Removing Dams in the Ohio River Watershed
Air Date: Week of March 13, 2020
The Summit Street Dam on the Mahoning River. (Photo: Jack Pearce, Flickr, CC BY-SA 2.0)
Hundreds of thousands of small dams dot the rivers of the United States, and now that many are no longer economically useful, some are being removed in an effort to protect fish and riverine ecosystems. Julie Grant of the Allegheny Front reports on a dam removal project in the Ohio River watershed.
Transcript
CURWOOD: It’s Living on Earth, I’m Steve Curwood.
Hundreds of thousands of small dams dot the rivers of the United States. They were once popular for use in grain mills and industry. And Many are no longer needed by people, but they continue to be a barrier to fish and wildlife. On the Mahoning River in Ohio the community of Lowellville is planning to remove a dam on their river but as Allegheny Front’s Julie Grant reports, not everyone is on board with the plan.
GRANT: Growing up in the small Riverfront village of Lowellville, Ohio by the Pennsylvania border, Jim Iudiciani, and he stayed away from the Mahoning river.

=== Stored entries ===
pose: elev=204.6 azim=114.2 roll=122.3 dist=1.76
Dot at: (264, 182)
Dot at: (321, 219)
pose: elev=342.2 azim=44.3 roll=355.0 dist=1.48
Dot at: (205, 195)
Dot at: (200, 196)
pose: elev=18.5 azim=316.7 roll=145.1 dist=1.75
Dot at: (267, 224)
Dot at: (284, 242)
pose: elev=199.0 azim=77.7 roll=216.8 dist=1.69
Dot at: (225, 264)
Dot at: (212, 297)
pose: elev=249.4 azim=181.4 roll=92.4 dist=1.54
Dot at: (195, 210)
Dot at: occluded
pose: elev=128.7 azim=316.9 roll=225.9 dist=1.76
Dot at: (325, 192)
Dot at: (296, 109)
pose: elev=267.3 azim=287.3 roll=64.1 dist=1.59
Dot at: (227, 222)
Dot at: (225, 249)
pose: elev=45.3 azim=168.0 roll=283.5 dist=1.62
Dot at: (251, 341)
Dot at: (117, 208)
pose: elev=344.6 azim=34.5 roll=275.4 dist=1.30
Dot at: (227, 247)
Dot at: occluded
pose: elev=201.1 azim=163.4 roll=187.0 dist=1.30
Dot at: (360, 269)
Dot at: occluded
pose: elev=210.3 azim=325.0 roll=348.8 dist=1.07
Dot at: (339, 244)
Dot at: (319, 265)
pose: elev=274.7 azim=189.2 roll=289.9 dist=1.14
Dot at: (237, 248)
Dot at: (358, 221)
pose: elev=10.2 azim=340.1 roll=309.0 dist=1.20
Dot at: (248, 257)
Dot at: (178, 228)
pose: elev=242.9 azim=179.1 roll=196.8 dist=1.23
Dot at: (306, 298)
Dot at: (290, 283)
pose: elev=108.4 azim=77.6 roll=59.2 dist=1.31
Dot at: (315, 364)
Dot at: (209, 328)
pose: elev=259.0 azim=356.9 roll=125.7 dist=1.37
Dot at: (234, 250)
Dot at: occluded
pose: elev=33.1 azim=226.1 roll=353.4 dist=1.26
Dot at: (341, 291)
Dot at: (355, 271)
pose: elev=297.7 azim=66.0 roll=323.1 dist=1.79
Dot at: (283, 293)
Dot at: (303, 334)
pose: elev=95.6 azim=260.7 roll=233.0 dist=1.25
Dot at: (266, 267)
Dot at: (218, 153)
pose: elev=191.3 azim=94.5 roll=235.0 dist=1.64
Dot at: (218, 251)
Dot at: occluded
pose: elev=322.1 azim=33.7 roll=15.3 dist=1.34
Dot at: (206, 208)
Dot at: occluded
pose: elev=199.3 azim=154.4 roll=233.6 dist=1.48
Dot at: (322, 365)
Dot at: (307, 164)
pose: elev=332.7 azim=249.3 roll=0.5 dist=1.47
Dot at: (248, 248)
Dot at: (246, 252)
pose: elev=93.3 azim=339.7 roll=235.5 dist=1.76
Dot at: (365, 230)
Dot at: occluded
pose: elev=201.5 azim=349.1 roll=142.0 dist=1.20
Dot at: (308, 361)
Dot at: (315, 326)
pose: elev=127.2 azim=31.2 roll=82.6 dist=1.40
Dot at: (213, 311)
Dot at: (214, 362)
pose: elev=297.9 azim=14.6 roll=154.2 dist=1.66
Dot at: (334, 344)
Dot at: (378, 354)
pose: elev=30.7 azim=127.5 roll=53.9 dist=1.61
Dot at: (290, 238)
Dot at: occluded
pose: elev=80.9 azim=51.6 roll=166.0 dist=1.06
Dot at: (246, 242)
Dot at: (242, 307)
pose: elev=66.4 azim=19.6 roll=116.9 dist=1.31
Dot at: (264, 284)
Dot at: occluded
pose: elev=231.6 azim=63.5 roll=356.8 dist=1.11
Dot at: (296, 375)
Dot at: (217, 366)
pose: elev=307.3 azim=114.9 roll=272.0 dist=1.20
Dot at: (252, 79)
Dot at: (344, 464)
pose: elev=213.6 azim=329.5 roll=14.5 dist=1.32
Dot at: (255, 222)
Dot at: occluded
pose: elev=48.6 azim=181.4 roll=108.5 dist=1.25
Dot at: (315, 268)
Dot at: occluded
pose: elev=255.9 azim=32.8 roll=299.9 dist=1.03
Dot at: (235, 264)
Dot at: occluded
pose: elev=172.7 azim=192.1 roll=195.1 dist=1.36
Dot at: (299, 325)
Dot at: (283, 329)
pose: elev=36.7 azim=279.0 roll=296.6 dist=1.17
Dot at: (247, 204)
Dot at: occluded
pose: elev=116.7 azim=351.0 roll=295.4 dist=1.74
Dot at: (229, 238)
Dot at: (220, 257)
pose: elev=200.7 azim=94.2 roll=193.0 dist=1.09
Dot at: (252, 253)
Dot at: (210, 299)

=== YOUR TASKS ===
(a) List every person named in the dam-removal transcript.
(b) Reproduce the dam-removal transcript verbatim from "Removing Dams in" to "Ohio River watershed.".
None of the matched point material is needed here.

=== RESULTS ===
(a)
Jack Pearce
Julie Grant
Steve Curwood
Jim Iudiciani

(b)
Removing Dams in the Ohio River Watershed
Air Date: Week of March 13, 2020
The Summit Street Dam on the Mahoning River. (Photo: Jack Pearce, Flickr, CC BY-SA 2.0)
Hundreds of thousands of small dams dot the rivers of the United States, and now that many are no longer economically useful, some are being removed in an effort to protect fish and riverine ecosystems. Julie Grant of the Allegheny Front reports on a dam removal project in the Ohio River watershed.